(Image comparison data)
++++++++++

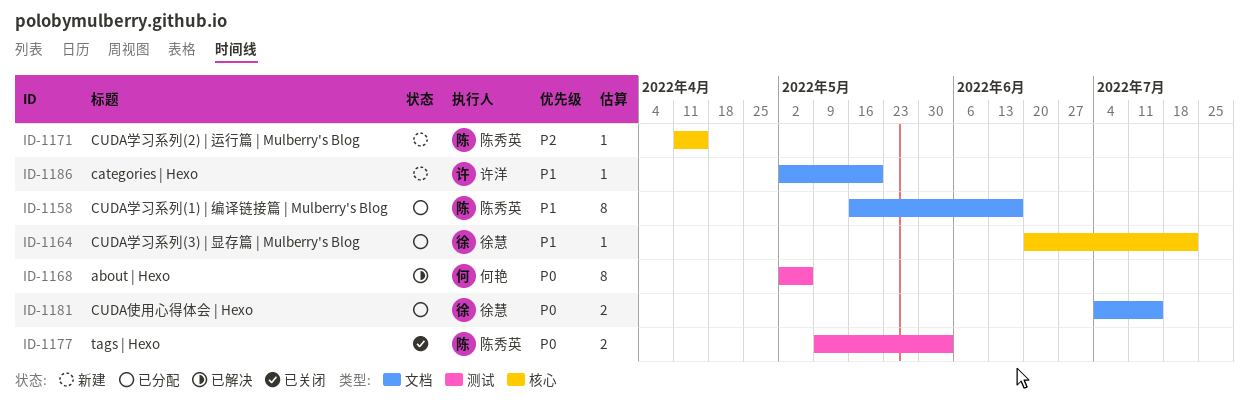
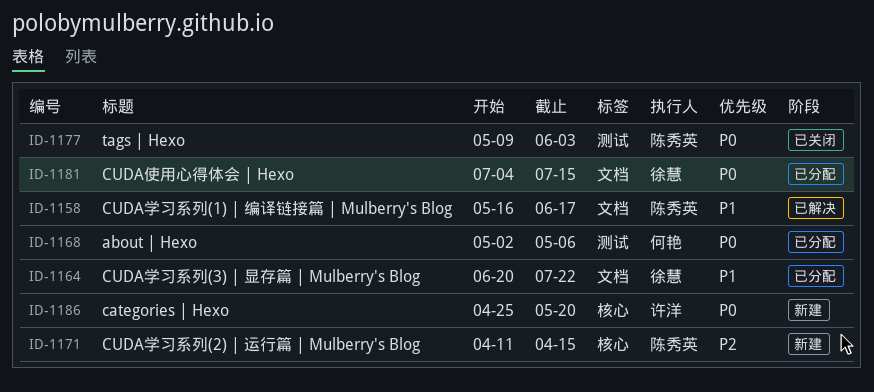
ID-1158, status: 已分配 -> 已解决
ID-1164, label: 核心 -> 文档
ID-1168, status: 已解决 -> 已分配
ID-1186, priority: P1 -> P0
ID-1186, label: 文档 -> 核心
ID-1186, start: May 2 -> Apr 25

++++++++++

> **Instructions to follow**: Each record above goes into the copy word for word; the pictures do not.

> **Task result**:
ID-1158, status: 已分配 -> 已解决
ID-1164, label: 核心 -> 文档
ID-1168, status: 已解决 -> 已分配
ID-1186, priority: P1 -> P0
ID-1186, label: 文档 -> 核心
ID-1186, start: May 2 -> Apr 25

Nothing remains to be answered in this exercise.